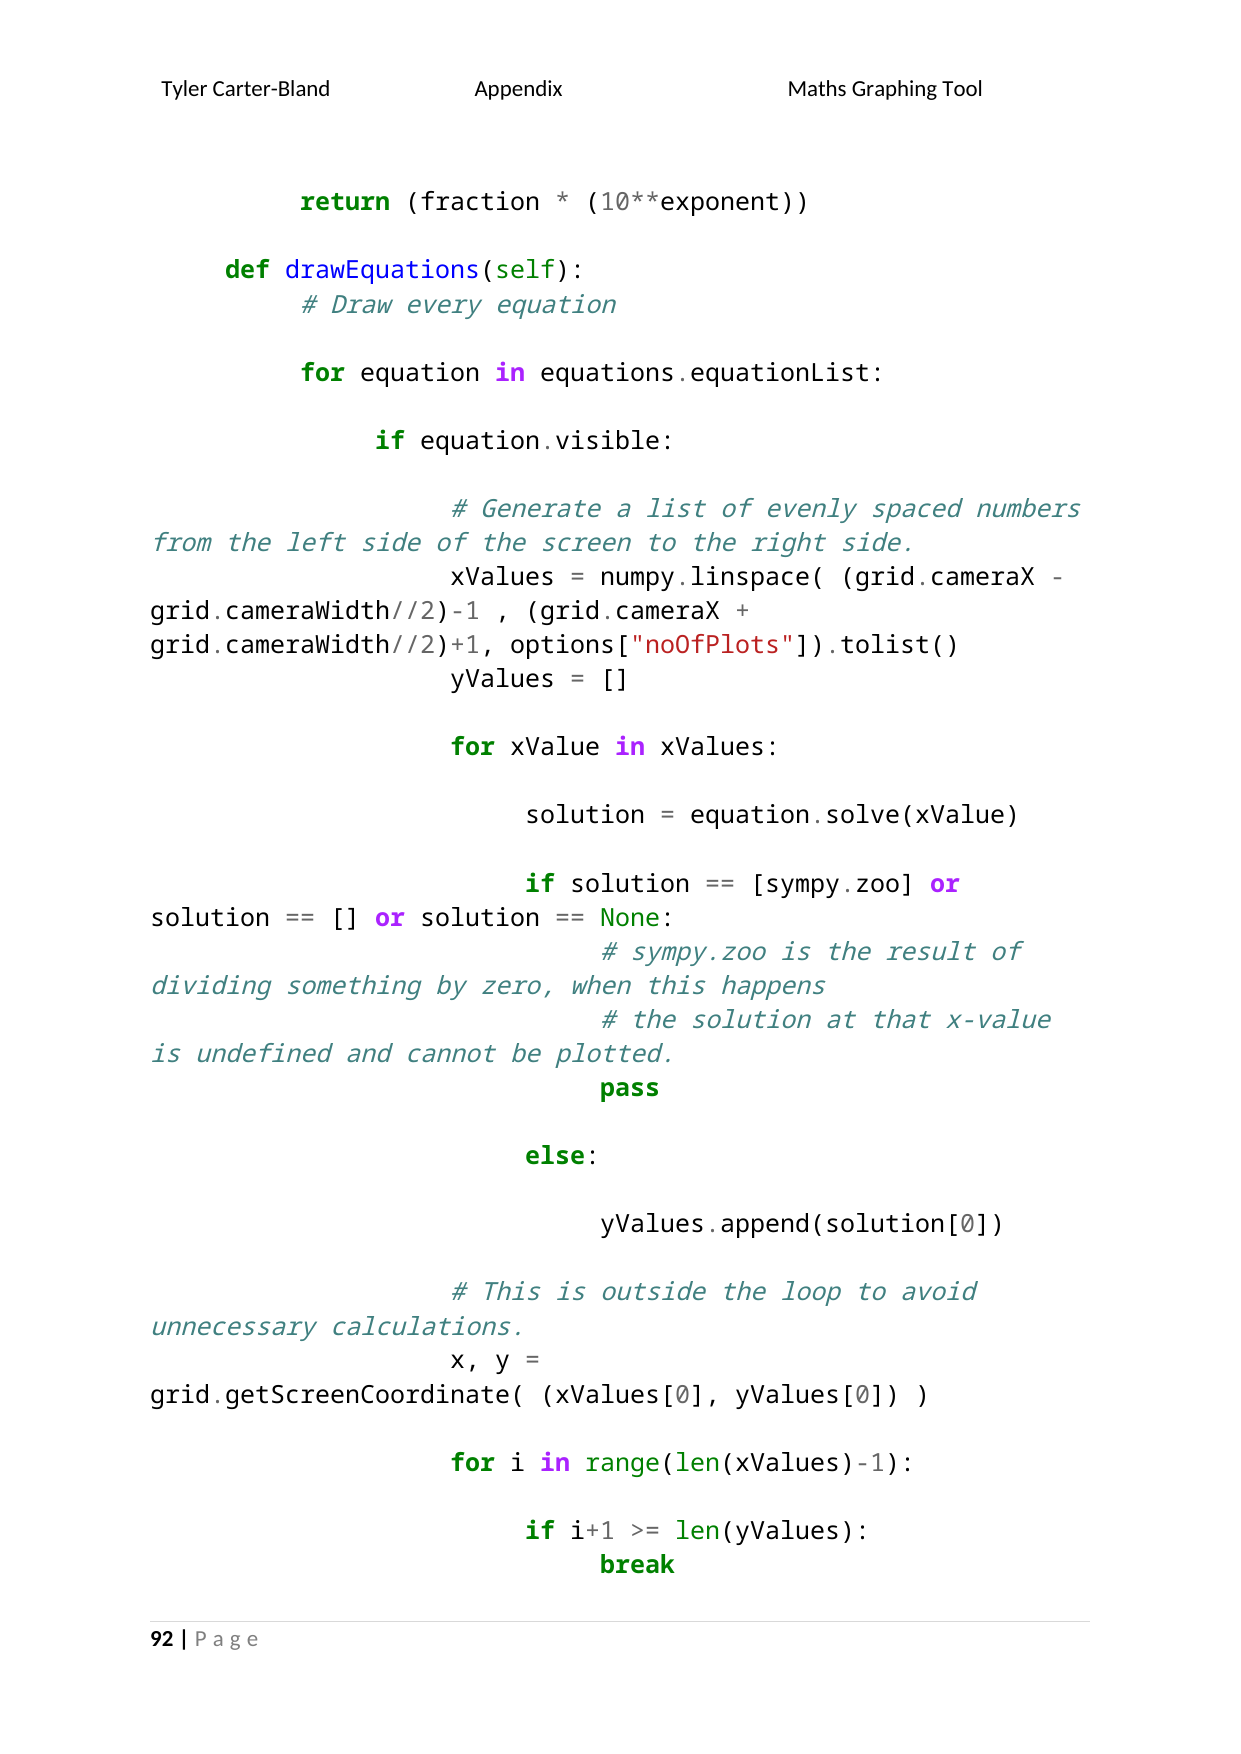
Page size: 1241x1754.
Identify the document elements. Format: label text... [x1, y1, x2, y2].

* * *

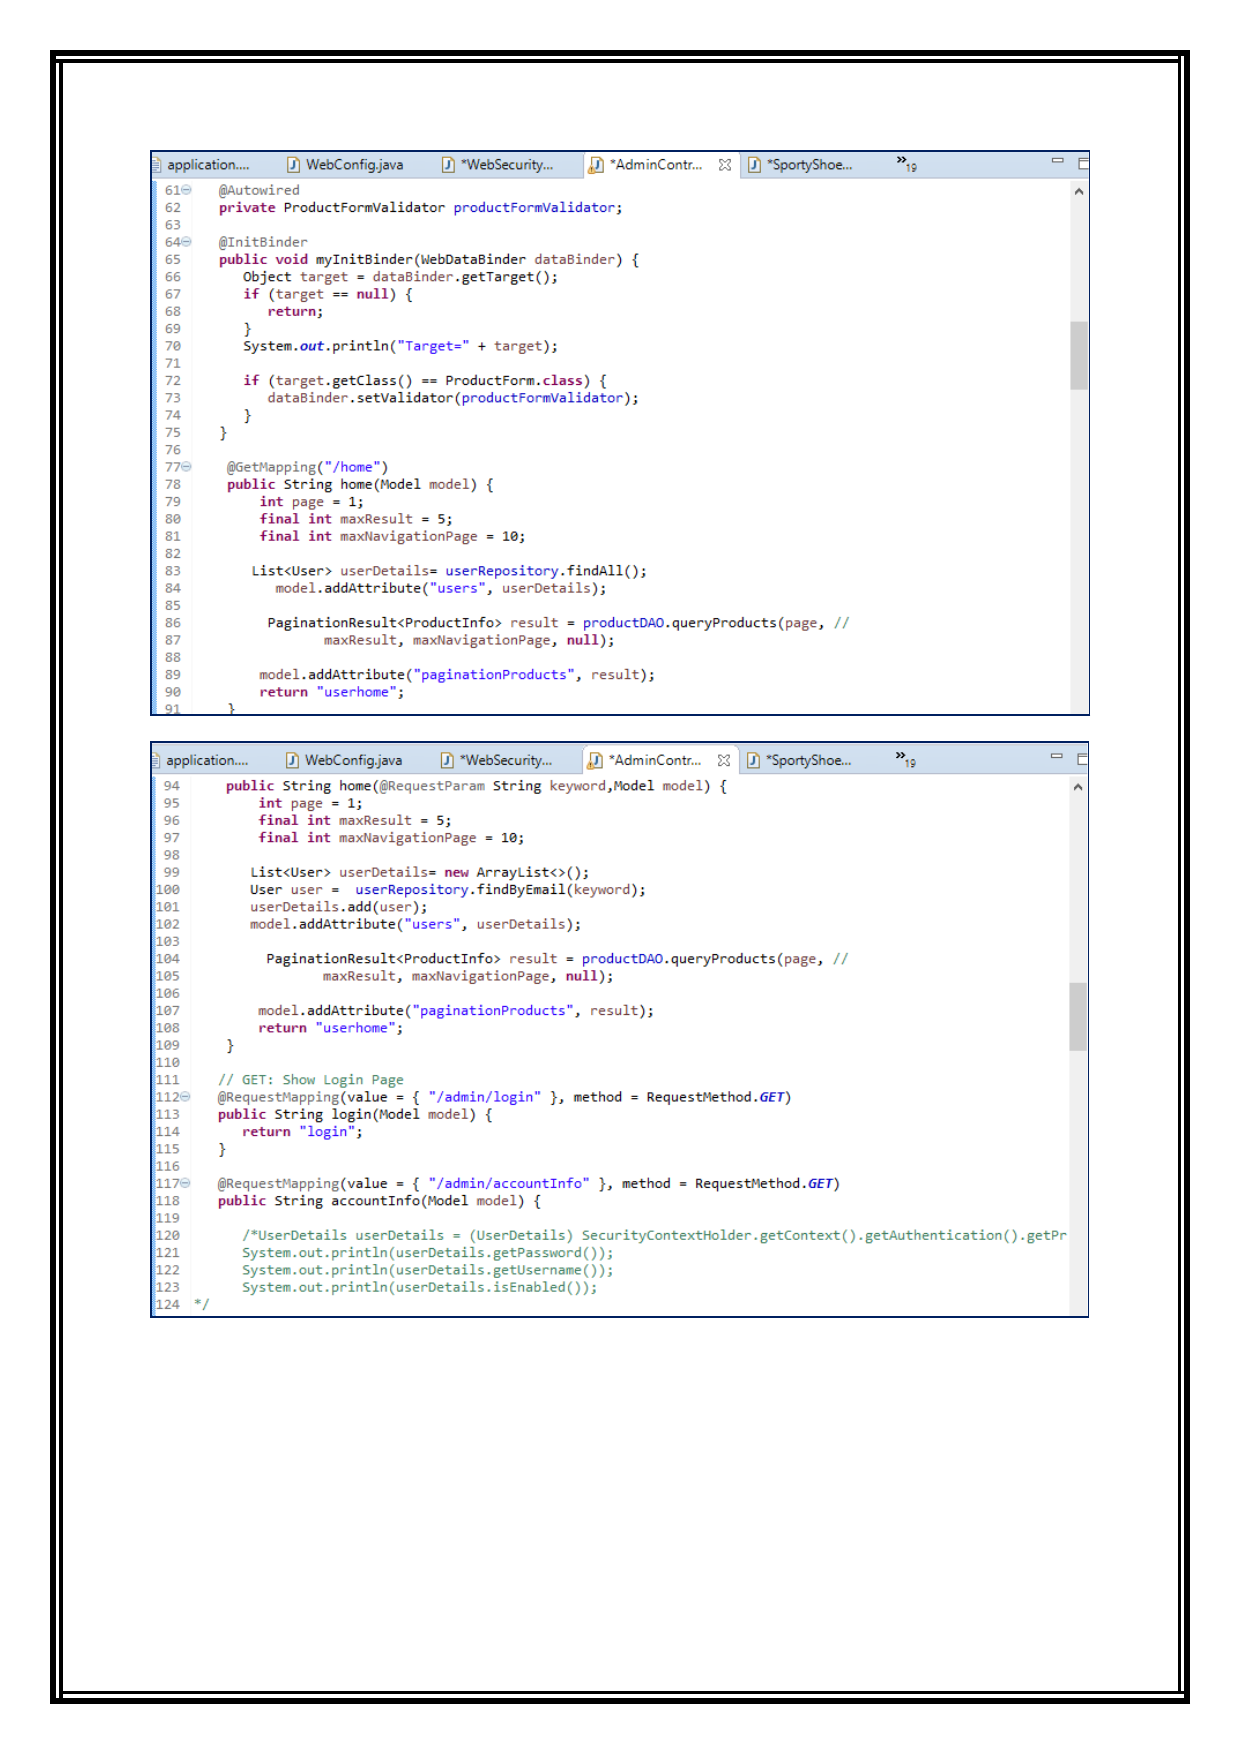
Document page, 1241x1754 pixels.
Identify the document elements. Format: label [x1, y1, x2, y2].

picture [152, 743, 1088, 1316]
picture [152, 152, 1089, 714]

» **What to work on**: Within the data above, the span starting at the line containing "Page size: 1241x1754." and ending at the line containing "Identify the document elements. Format: label text..." is to be retyped exactly, with no other lines.

» **Solution to this exercise**:
Page size: 1241x1754.
Identify the document elements. Format: label text... [x1, y1, x2, y2].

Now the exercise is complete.